So, C++14 is here, and all the TSs are in flight leading up to C++17 (my favorite: https://isocpp.org/blog/2014/05/n4021).

So everyone's happeh. But as Herb Sutter suggested at his AFDS Keynote a while back: http://herbsutter.com/2011/06/16/c-amp-keynote/ , if we don't get out of our strongly-coupled and (mostly still) homogenous little hardware box, our days of reveling in C++'s performance and scalability may soon be over.

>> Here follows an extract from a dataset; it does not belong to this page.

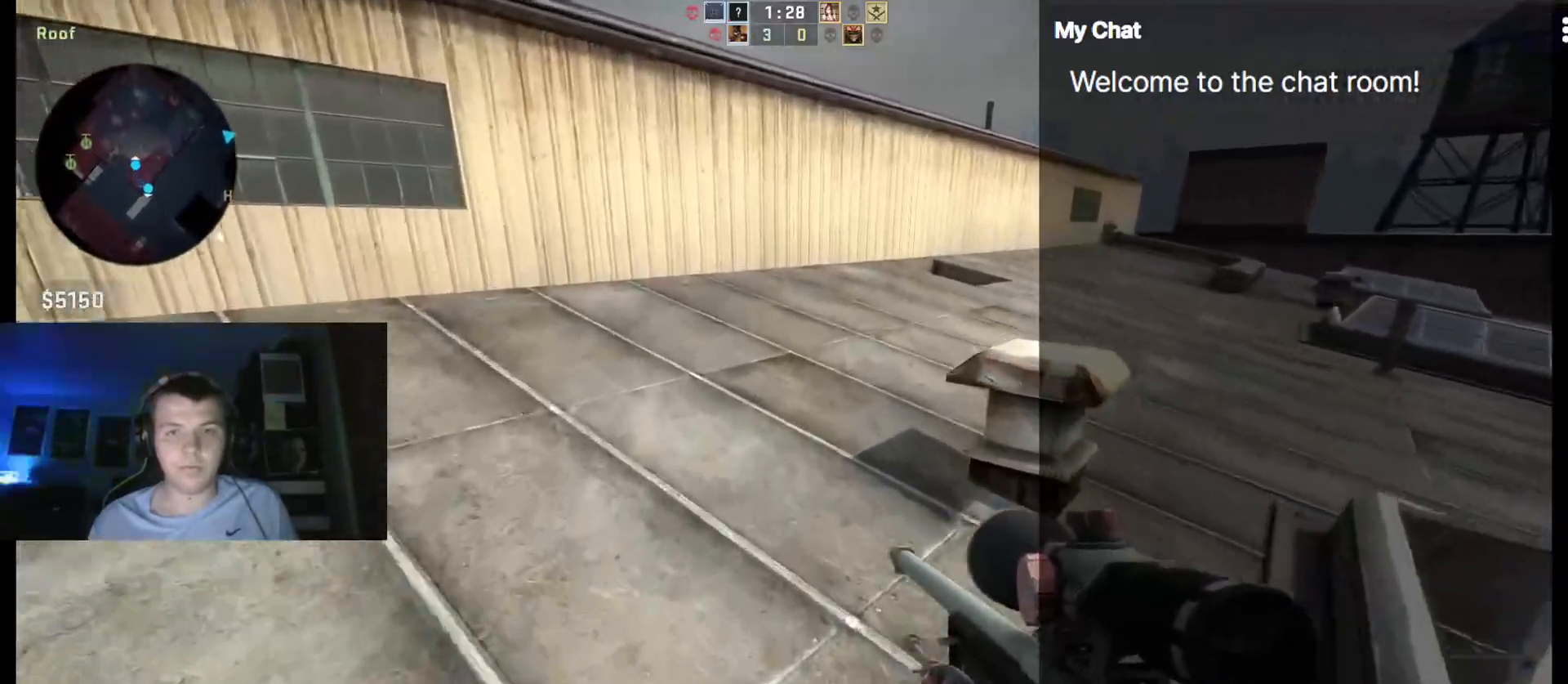
{"keys": ["w"], "events": []}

Heterogenous computing reaching across all hardware platforms and scaling up to the largest datasets and problems is a very important area already, and will only become moreso. Up till now this has basically been the domain of just a select few. But HPC using commodity consumer GPUs is now an attainable reality--but we still have a long way to go to make it thoroughly usable. C++ can lead the way in this arena more effectively than any other language conceivably could IMO. But we all should come together on a standard approach for this problem-space. Microsoft with C++AMP, Intel with Shevlin Park (LLVM/Clang & OpenCL), and the GPU vendors (and others like OpenMP and OpenACC of course) have all made very good progress already, but it's all non ISO-standard and we need some strong leadership in this area so we can all "row together as a team". It will certainly benefit the industry as a whole to have a standard way to approach this area. C++AMP seems a rather elegant approach to me (as Herb eloquently demonstrated in his talk). Thrust is also a very nice STL-like approach: https://thrust.github.io/ .

I hope that the committee will take up the mantle and bring out a solid solution to this problem--and it would be wonderful if it was available by C++17!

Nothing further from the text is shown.